Things to see in Southern Norway
Let’s start with the fjords then. West Norway is better known as Fjord Norway, but for the life of me I still can’t work out why that is.
The entire coastline of Norway is covered in fjords really, but the biggest and mightiest is Sognefjord. It stretches all the way from north of Bergen to west Jotunheimen National Park hundreds of kilometres inland.
We hitchhiked from Fagernes to Flåm along the “inland fjords” or lakes and camped on the edge of one near Vang. Flåm is one of the most popular spots on the standard Norway in a Nutshell tour and it’s a tourist trap, but I’m not saying don’t go there. The scale of Næroyfjord and Aurlandsfjord is amazing.
We then took the ferry along most of the length of Sognefjord to Bergen.
Jotunheimen National Park
A very popular hiking area in the summer and surrounded by ski areas in the winter. Jotunheimen is home to Norway’s highest mountain, which as far as mountains go, isn’t massive, but it’s higher than Mt Kosciuszko in Australia! I guess it’s hard to be tall with the weight of glaciers powerful enough to carve Sognefjord holding and grinding you down.
The climate certainly feels alpine, but yet I was surprised to see so many trees. This surprise meant that the valleys were alight with fiery autumn colours.

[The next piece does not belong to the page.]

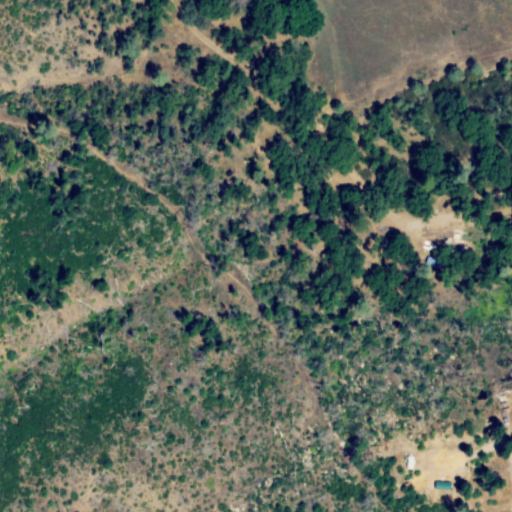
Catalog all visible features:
road: (333, 129)
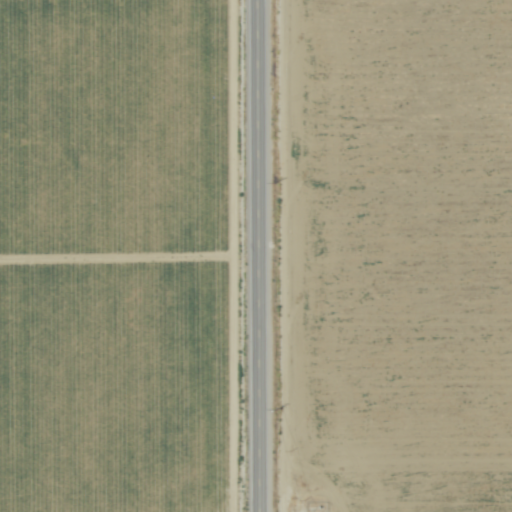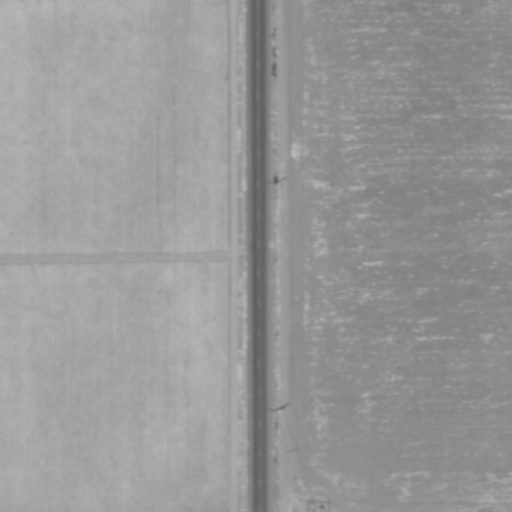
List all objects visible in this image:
road: (260, 256)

There is a great web of hiking trails all through Jotunheimen. We went there specifically to hike Bessegen Ridge, but the whole time I was planning alternate itineraries which might bring me back to Lom in the north of the park. Definitely an area worth exploring in September!
There are two natural wonders in Norway which are allocated zero marketing budget. Trolltunga and Preikestolen market themselves with the power of Selfie Media.
Trolltunga is the serious pilgrimage, with a full day 22km return hike required in potentially tough elements. But that’s not enough to deter selfie pilgrims from showing up in suede jackets, skinny jeans and Converse All-Stars nor naked!
Preikestolen is nearer to Stavanger, but in my case it wasn’t really worth travelling down for on its own. I think it pales in comparison anyway.
There’s a heap of interesting history of course involving Vikings and Nordic history as a whole. In Lillehammer, there is a great museum that covers pretty much all aspects including Maihaugen, the largest open air museum in Europe, which shows off the architecture and living style of old Norwegian people.
You can learn all about the Winter Olympics held in Lillehammer too. Norwegians are freaks at winter sports and it’s no surprise given the environment they grow up in and the culture of outdoor appreciation.
In Bergen, once Norway’s biggest city, you can also check out Bryggen and learn about its role in the Hanseatic League.
Try Norwegian food
If you love Nutella, you have to try Nugatti where the nu is short for nougat. It’s got less sugar and more nuts in it, plus it comes in a couple of variations. I liked crispy the best.
Lefse is a Norwegian flat bread. This one comes with cream and cinnamon inside. That’s why it’s the “godt” (aka good) one.
With fishing so important to the history here, you can get fish all sorts of ways. We tried a bunch in Bergen. The popular fish seem to be cod, haddock and mackerel. Also, don’t forget smoked salmon is a big part of Nordic cuisine – you’ll find it called gravlaks.
There’s no better way to be naughty and ruin your chances of Santa visiting you this Christmas than eating the sleigh pullers. I didn’t find reindeer all that amazing, but maybe a steak cut would be tastier.
What’s still left on the wish list?
Gosh how much more can I write before you get bored. Ålesund in the west. Geirangerfjord and the Old Strynefjell Mountain Road in northern Fjord Norway. Trondheim and Trollheimen in the middle. Reine and the Lofoten Islands. Tromsø, Finnmark and Seiland National Park in the far north. And how’s about hitting 80° north and visiting Svalbard?
As crazy as it sounds I’d love to visit the north in the winter. I just feel like Scandinavia needs to be appreciated in all its white, frozen, wintery glory. Plus who wouldn’t want to see the northern lights there!?